Moore pokiwał głową.

– Rozumiem. Brzuch był płaski, miękki, bez organomegalii. Innymi słowy… – W normie.

– Widzę, że się pan uczy. Następnie lekarz opisuje badanie… jamy brzusznej. Tu już nie jest dobrze. – Przerwała na chwilę. Gdy odezwała się ponownie, jej głos był cichszy, pozbawiony wszelkiej wesołości. Wciągnęła głęboko powietrze, jakby nabierała odwagi, by kontynuować. – Pacjentka miała krew w kroczu, zadrapania i siniaki na obu udach i rozdarcie pochwy z prawej strony u dołu, co wskazywało, że doszło do wymuszonego stosunku. W tym momencie doktor Kimball przerwał badanie.

Moore skupił uwagę na ostatnim akapicie. Potrafił go odczytać, bo nie był to już medyczny stenogram.
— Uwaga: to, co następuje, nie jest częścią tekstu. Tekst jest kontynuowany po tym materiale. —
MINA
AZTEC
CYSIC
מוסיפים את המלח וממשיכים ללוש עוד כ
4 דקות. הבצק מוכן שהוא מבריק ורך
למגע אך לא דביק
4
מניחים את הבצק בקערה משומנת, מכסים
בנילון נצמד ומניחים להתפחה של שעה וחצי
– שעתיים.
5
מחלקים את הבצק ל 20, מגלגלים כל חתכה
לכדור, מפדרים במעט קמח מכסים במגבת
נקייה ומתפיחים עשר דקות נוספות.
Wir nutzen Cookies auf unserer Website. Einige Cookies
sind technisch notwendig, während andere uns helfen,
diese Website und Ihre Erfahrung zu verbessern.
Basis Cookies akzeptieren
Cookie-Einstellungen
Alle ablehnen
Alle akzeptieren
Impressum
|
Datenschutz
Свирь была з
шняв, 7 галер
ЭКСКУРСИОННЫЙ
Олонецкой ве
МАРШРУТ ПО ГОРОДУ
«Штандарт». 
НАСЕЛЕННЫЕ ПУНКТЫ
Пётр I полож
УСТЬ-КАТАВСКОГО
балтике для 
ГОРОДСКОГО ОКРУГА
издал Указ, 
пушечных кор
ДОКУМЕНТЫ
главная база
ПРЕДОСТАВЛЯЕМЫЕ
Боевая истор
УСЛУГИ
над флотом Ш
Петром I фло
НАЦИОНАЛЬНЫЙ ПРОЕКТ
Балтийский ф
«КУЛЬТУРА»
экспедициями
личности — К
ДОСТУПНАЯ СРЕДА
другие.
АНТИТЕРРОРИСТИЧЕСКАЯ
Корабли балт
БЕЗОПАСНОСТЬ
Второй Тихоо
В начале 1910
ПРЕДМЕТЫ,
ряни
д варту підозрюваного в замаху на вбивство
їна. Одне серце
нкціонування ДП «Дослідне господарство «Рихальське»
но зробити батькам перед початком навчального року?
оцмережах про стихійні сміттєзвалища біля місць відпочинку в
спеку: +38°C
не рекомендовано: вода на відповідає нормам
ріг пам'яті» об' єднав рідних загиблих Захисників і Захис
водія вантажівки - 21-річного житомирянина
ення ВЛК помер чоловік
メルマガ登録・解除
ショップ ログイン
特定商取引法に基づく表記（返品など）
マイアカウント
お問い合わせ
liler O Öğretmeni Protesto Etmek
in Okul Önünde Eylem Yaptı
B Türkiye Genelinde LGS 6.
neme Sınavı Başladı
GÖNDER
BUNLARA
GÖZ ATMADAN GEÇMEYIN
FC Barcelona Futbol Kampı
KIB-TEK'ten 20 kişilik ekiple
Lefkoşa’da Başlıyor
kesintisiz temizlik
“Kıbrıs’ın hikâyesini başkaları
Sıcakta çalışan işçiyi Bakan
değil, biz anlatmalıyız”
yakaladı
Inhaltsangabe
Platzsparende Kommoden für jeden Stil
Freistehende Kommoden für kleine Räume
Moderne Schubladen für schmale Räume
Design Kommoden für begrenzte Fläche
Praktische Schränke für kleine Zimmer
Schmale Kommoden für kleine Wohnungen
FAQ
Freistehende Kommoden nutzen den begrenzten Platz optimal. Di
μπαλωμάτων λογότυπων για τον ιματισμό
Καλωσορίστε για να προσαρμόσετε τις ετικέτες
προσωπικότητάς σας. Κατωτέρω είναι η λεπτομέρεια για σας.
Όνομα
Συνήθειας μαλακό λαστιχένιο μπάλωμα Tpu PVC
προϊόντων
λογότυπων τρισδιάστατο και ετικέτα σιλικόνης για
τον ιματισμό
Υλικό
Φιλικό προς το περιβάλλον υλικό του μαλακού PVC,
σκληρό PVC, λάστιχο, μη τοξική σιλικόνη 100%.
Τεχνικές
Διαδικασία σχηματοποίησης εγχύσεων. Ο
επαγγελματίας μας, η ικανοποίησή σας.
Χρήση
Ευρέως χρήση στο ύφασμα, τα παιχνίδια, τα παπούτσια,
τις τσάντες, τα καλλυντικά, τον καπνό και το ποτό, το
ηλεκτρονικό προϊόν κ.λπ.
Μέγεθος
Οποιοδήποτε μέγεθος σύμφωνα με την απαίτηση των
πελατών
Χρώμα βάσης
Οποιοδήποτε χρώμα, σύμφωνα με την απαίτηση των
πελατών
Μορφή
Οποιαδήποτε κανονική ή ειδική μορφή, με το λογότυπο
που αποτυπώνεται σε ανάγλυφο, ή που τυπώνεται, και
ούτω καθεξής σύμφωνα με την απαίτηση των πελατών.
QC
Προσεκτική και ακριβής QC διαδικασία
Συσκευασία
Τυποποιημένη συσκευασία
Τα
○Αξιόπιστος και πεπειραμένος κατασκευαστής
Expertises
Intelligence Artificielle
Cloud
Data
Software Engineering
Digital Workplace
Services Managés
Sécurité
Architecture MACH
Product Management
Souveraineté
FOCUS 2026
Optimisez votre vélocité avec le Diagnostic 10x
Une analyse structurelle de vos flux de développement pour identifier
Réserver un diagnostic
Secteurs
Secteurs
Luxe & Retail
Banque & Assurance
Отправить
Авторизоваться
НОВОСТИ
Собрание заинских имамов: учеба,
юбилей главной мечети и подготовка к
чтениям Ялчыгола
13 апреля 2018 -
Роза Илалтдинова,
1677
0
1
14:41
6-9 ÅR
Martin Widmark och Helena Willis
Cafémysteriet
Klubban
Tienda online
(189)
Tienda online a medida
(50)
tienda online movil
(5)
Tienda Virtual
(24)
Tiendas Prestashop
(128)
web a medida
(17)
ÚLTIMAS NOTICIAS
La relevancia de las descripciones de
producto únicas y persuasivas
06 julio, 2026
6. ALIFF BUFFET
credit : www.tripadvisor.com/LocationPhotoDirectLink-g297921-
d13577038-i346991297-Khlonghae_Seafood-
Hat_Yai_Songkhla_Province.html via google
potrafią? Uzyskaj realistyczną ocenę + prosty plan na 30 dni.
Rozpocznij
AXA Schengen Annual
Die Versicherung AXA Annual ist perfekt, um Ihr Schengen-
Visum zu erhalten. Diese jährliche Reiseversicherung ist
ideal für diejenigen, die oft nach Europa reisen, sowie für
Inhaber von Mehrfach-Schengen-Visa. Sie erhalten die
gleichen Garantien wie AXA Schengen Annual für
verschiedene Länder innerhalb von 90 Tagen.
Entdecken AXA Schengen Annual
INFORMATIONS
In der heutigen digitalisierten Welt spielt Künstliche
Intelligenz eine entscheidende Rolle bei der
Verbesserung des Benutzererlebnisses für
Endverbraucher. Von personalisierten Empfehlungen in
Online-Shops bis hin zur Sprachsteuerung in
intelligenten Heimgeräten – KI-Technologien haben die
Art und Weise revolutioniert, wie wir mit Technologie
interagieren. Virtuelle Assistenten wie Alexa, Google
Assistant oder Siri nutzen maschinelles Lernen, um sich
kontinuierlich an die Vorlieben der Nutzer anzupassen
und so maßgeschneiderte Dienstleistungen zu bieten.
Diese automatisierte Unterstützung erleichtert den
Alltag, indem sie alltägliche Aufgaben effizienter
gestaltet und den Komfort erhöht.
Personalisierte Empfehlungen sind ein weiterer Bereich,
Pacjentka stała się nerwowa. Nie zgodziła się na pobranie próbek ani dalsze badanie. Po wykonaniu podstawowych testów na HIV i choroby weneryczne ubrała się i wyszła, zanim zawiadomiono policję.

– A więc gwałtu nie zgłoszono – stwierdził Moore. – Nie ma wymazu z pochwy i DNA sprawcy.

Catherine milczała. Stała ze spuszczoną głową, ściskając w dłoniach segregator.

– Doktor Cordell? – Moore dotknął jej ramienia. Drgnęła jak oparzona, więc szybko cofnął rękę. Gdy podniosła głowę, zobaczył w jej oczach gniew. Nie wyglądała w tym momencie na bezbronną kobietę.

– Zgwałcona w maju, zamordowana w lipcu – stwierdziła. – Żyjemy w cudownym świecie, prawda?

– Rozmawialiśmy ze wszystkimi członkami jej rodziny. Nikt nie wspomniał o gwałcie.

– Po prostu im nie powiedziała.

Ile kobiet utrzymuje to w tajemnicy? – zastanawiał się. Ile z nich ma tak bolesne wspomnienia, że nie mogą się zwierzyć nawet ludziom, których kochają? Patrząc na Catherine, pomyślał, że i ona szukała pocieszenia w gronie nieznajomych osób.